Pour les chercheurs et chercheuses, se saisir de cette chaîne de décisions est un défi auquel on peut se plier par le prisme de la géographie. À l’échelle mondiale, les variétés de nourritures et de cuisines, de pratiques et d’interdits synthétisés ici sont tels, qu’observer une foule bigarrée dans une métropole qui mange ce que lui dicte son statut social, son revenu, ses goûts, tout cela, paradoxalement, apporte des clés de compréhension des nourritures du monde.

Par le prisme des corps qui mangent, on touche à tout ce qui définit « se nourrir » dans sa phase la plus intime, « l’incorporation », à partir de laquelle procèdent les choix à l’amont. Car toutes nos cultures familiales, politiques (et parfois religieuses), scientifiques et nutritionnelles, bref sociales et culturelles, ont filtré les décisions de ce que nous mangeons. À l’échelle mondiale, les principales postures des corps qui mangent témoignent de la force de cette incorporation pour déterminer schématiquement quatre figures culturelles alimentaires. La recherche a été menée au restaurant universitaire de Sorbonne Abu Dhabi, qui rassemble plus de mille cinq cents étudiants de cent nationalités. On s’en tient aux quatre principales postures corporelles.  
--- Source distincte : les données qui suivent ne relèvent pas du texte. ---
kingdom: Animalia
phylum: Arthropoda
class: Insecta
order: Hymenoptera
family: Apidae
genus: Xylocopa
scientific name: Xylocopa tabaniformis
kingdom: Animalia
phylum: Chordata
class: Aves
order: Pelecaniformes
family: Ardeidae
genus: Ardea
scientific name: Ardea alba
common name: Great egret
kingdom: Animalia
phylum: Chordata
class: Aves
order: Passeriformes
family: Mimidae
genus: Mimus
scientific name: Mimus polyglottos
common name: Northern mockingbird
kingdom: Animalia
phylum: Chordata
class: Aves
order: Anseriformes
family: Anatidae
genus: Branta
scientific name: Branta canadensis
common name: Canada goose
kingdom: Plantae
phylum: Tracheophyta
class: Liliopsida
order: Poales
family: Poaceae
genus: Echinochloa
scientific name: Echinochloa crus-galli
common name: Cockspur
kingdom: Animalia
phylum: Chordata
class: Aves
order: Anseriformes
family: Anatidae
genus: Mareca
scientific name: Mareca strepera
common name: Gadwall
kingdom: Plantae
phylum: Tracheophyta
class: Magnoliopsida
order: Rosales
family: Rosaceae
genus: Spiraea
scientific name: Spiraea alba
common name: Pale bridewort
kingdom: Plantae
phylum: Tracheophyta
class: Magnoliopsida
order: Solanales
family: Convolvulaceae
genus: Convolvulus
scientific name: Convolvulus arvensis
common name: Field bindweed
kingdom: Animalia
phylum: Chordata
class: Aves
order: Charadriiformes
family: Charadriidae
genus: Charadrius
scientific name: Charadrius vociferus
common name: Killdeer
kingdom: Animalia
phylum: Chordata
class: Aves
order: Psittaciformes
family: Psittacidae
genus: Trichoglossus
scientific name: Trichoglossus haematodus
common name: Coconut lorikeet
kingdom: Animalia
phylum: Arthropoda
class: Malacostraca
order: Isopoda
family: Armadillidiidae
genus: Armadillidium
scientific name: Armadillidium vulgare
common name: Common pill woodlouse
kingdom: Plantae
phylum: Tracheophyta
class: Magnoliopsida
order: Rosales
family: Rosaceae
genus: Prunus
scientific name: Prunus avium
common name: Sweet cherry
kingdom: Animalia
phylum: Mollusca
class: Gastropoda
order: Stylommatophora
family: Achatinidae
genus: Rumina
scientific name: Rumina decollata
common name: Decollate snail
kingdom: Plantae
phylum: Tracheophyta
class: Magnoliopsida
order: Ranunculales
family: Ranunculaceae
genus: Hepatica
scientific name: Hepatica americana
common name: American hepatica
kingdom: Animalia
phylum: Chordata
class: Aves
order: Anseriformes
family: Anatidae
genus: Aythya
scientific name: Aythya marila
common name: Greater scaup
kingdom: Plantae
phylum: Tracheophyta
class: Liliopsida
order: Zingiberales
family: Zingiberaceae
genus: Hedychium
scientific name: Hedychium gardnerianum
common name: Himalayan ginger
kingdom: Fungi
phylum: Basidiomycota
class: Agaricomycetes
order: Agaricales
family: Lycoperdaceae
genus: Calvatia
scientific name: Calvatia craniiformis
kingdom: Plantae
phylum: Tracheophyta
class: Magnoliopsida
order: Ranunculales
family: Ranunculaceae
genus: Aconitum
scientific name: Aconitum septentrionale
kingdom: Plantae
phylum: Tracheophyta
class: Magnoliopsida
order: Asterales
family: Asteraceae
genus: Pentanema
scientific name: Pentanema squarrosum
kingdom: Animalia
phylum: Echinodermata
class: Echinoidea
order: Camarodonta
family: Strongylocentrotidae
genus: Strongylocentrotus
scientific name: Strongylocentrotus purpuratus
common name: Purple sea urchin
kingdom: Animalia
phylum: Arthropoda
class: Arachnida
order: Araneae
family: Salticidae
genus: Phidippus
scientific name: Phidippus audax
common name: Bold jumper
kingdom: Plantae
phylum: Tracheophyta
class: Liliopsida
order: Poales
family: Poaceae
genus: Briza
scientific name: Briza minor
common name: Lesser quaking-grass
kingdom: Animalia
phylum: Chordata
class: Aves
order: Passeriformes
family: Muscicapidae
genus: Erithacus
Les nourritures familialistes

La majorité des Africains et des Indiens mange assis par terre, parfois sur des tapis. Réunis autour d’un plat souvent collectif, ils saisissent la nourriture avec les doigts ou sur un support comme un bout de galette. En Afrique subsaharienne, comme en Inde où la nourriture provient encore beaucoup de cultures paysannes (on met à part les citadins décrits dans la quatrième figure) pratiquant une polyculture vivrière, la cuisine est encore l’affaire des femmes qui doivent chercher l’eau, le combustible, les produits agricoles. Chaque jour, elles parviennent à confectionner au moins un repas qui rassemble la parentèle autour d’un plat unique. Le repas est pris assis, jambes croisées sur un tapis ou autour d’une table très basse, tout ceci nécessite à la fois des plats ou des produits adaptés pour attraper les nourritures, les porter à la bouche avec adresse. Les cuissons sont essentielles pour en garantir l’hygiène. Elles sont pratiquées dans le cadre domestique, mais, dans certaines villes de l’Inde, elles sont sous-traitées pour être en accord avec l’interdit social des castes.

Les nourritures ludiques

Sur la carte du monde, le Moyen Orient et plus particulièrement le Maghreb ont gardé les tables basses avec un usage important du canapé. Ce meuble rappelle l’aire culturelle romaine et le lit où les convives mangeaient, ce meuble devenu la banquette commune. Les nourritures sont surtout cuisinées par les femmes. Beaucoup d’aliments y sont apprêtés pour être portés à la bouche (dolmas, baklavas, pâtisseries, etc.). Se nourrir est plutôt pensé comme un moment de détente, plus informel, chacun prenant ce qui lui convient. En Asie du Sud-Est, les convives s’installent sur de petits tabourets, la nourriture est servie dans des bols, le repas n’est pas forcément collectif, on cultive l’art de l’échange.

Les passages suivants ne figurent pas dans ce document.